Proportion and percentage data are tricky to analyze.
Much like count data, they look like they should work in a linear model.
They’re numerical. They’re often continuous.
And sometimes they do work. Some proportion data do look normally distributed so estimates and p-values are reasonable.
But more often they don’t. So estimates and p-values are a mess. Luckily, there are other options. One is beta regression.
Like logistic and Poisson regression, beta regression is a type of generalized linear model.
It works nicely for proportion data because the values of a variable with a beta distribution must fall between 0 and 1.
It’s a bit of a funky distribution in that it’s shape can change a lot depending on the values of the mean and dispersion parameters.
Here are a few examples of the possible shapes of a beta distribution, with different means and variances:
You can see that in some, the distribution looks quite normal. It that situation, you would get reasonable estimates and p-values if you assumed normality.
But here is just the kind of sticky situation you commonly see in real data. Let’s say you want to compare the mean proportion of days out of 30 that people do some behavior–take their prescribed medication, exercise for at least 30 minutes, or act physically aggressively toward peers.
Maybe you’ve got some intervention that you want to test will help people take their medications. Perhaps the control group indeed looks like the nice normal distribution in the third graph above.
But the treatment worked so well that in the intervention group, the distribution is highly skewed. It looks like the last graph.
Assuming normality isn’t going to work here. That’s where a beta regression can work instead.
One big problem.
0 and 1 aren’t possible values in a beta distribution. So if Y|X follows a beta distribution, Y can have values close to 0 and 1, say .001 or .998. But not 0 or 1 exactly.
So if a client takes their medication 30 out of 30 days, a beta regression won’t run. You can’t have any 0s or 1s in the data set.
Zero-One Inflated Beta Models
There is, however, a version of beta regression model that can work in this situation. It’s one of those models that has been around in theory for a while, but is only in the past few years become available in (some) mainstream statistical software.
It’s called a Zero-One-Inflated Beta and it works very much like a Zero-Inflated Poisson model.
It’s a type of mixture model that says there are really three processes going on.
One is a process that distinguishes between zeros and non-zeros. The idea is there is something qualitatively different about people who never take their medication than those who do, at least sometimes.
Likewise, there is a process that distinguishes between ones and non-ones. Again, there is something qualitatively different about people who always take their medication than those who do sometimes or never.

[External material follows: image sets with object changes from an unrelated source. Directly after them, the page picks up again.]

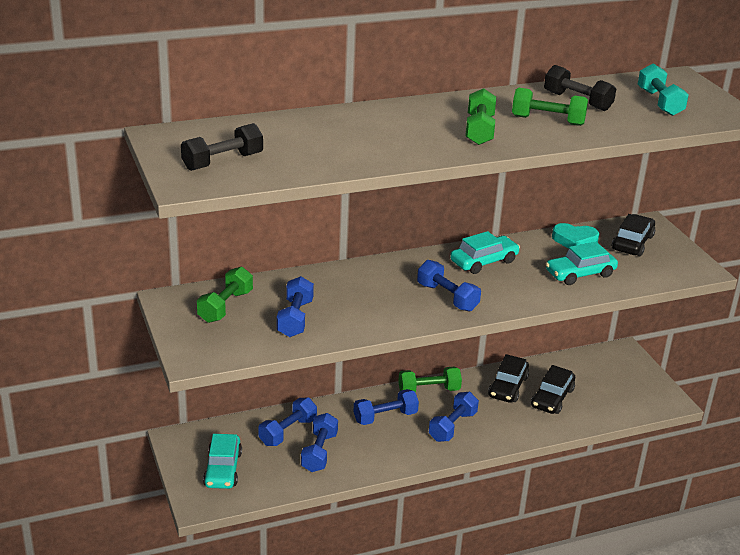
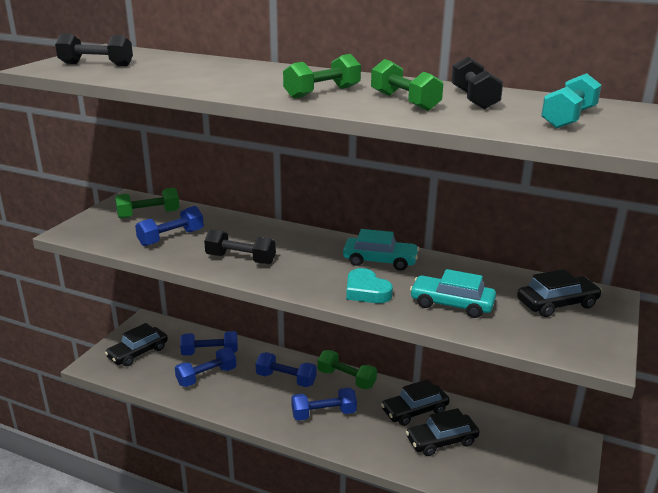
camera: 45 degrees right, 5 degrees down
turquoise car [203,434,242,489] -> black car [105,323,168,366]
blue dumbbell [417,260,481,312] -> none
turquoise heart [552,223,599,249] -> turquoise heart moved to [346,268,393,303]
none -> black dumbbell [204,229,276,264]

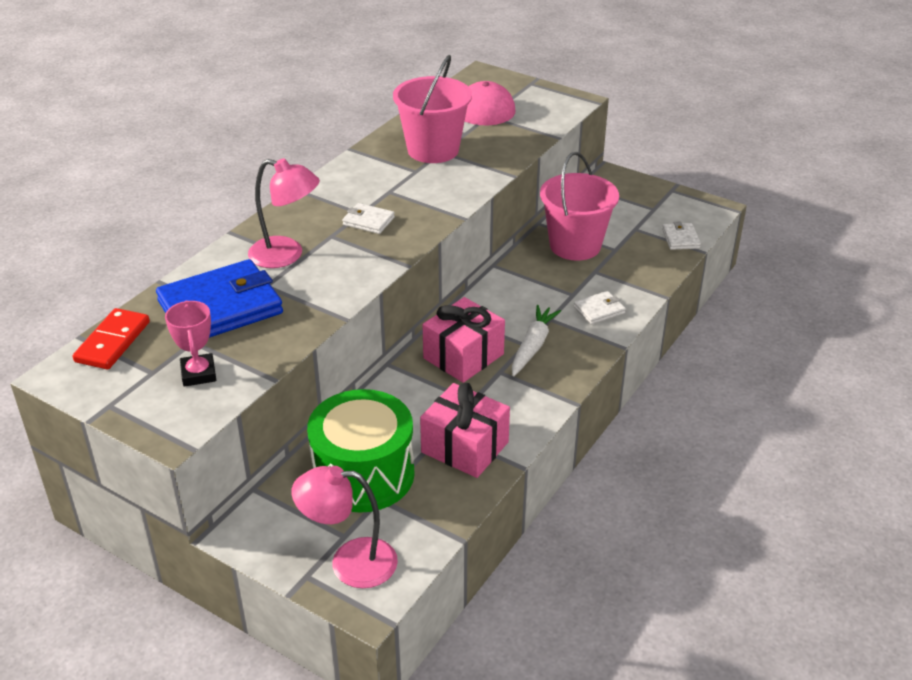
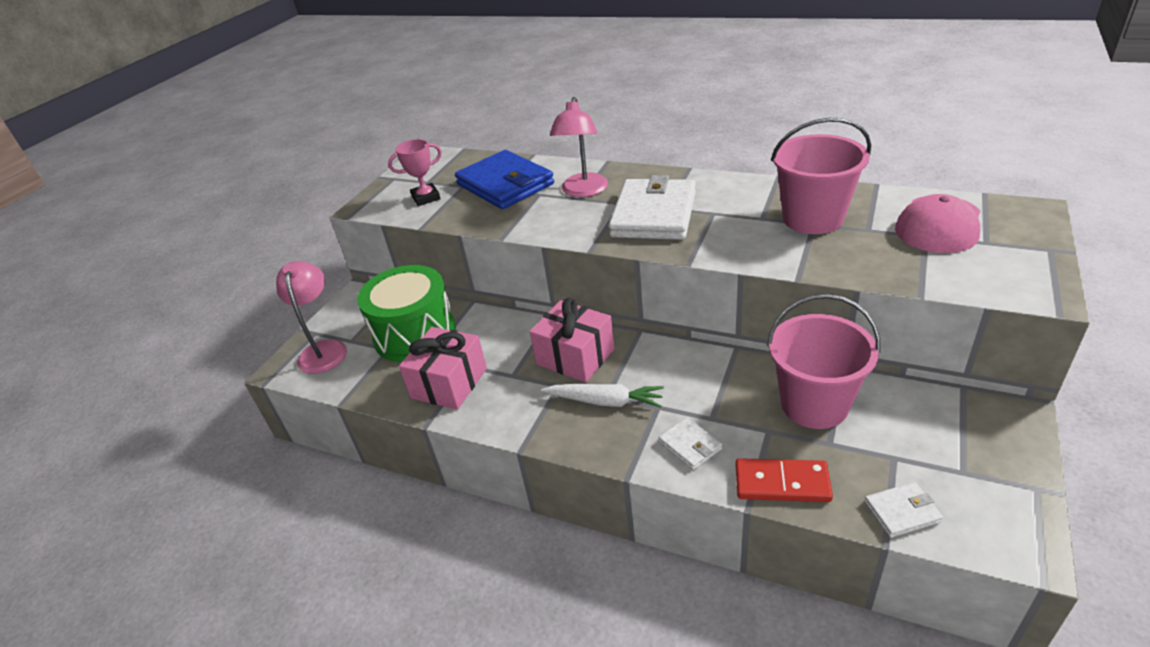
camera: 85 degrees right, 0 degrees up
red domino [73,308,150,369] -> red domino moved to [736,458,833,502]
white wallet [342,203,395,234] -> white wallet [609,175,696,240], size x2.21

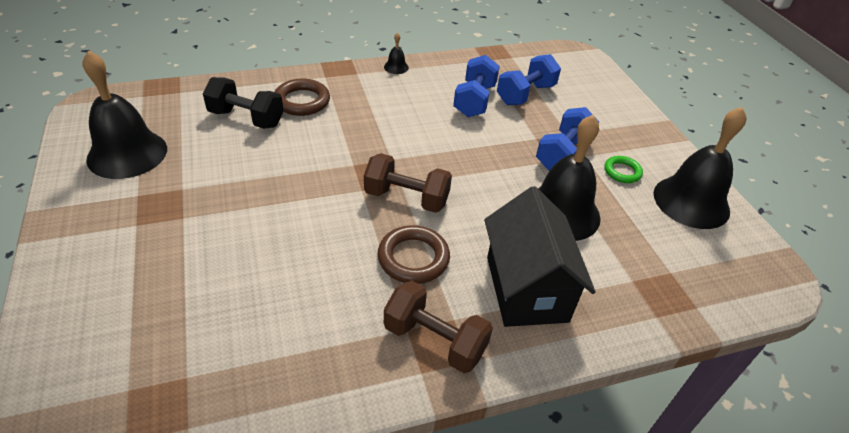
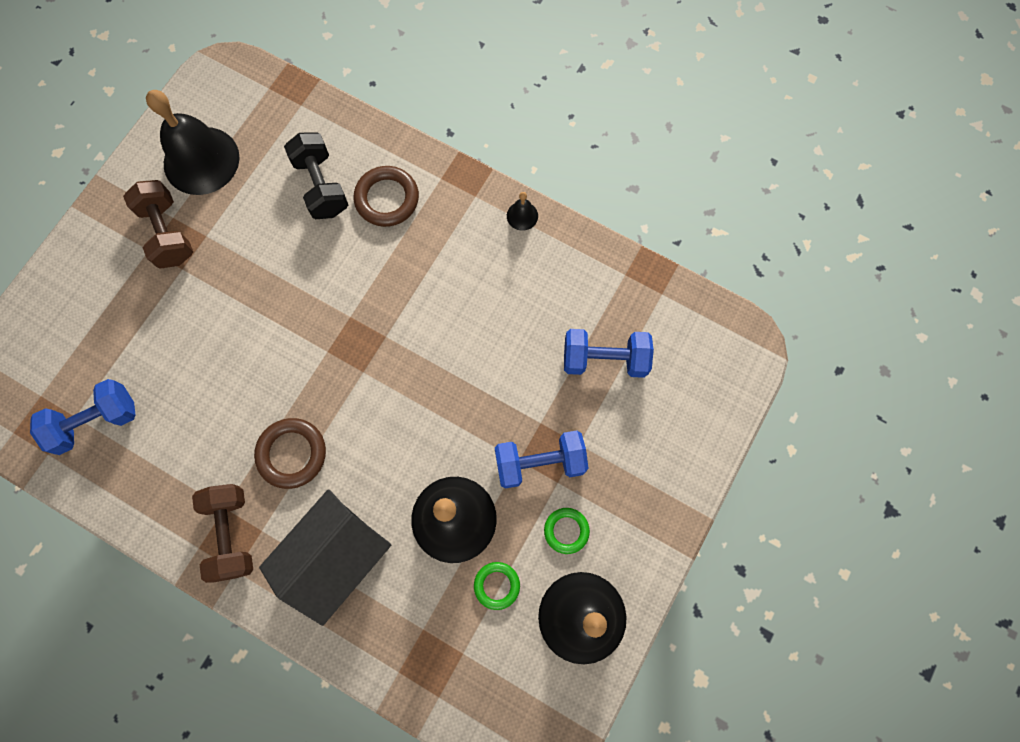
camera: 50 degrees right, 30 degrees up
brown dumbbell [364,153,452,213] -> brown dumbbell moved to [123,180,193,269]
blue dumbbell [453,55,500,117] -> blue dumbbell moved to [30,379,135,455]
none -> green ring [474,562,520,610]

And then there is a third process that determines how much someone takes their medication if they do some of the time.
The first and second processes are run through a logistic regression and the third through a beta regression.
These three models are run simultaneously. They can each have their own set of predictors and their own set of coefficients. For example, maybe memory is a big predictor of how often someone takes their medication if they take it sometimes, but not at all an issue for whether or not someone takes it 0 times. Perhaps those people aren’t forgetting–they can’t afford to purchase it.
So maybe whether someone has health insurance that pays for the medication is a predictor in the zero/non-zero logistic regression, but not in the other two parts.
Depending on the shape of the distribution, you may not need all three processes. If there are no zeros in the data set, you may only need to accommodate inflation at 1.
It’s highly flexible and adds important options to your data analysis toolbox.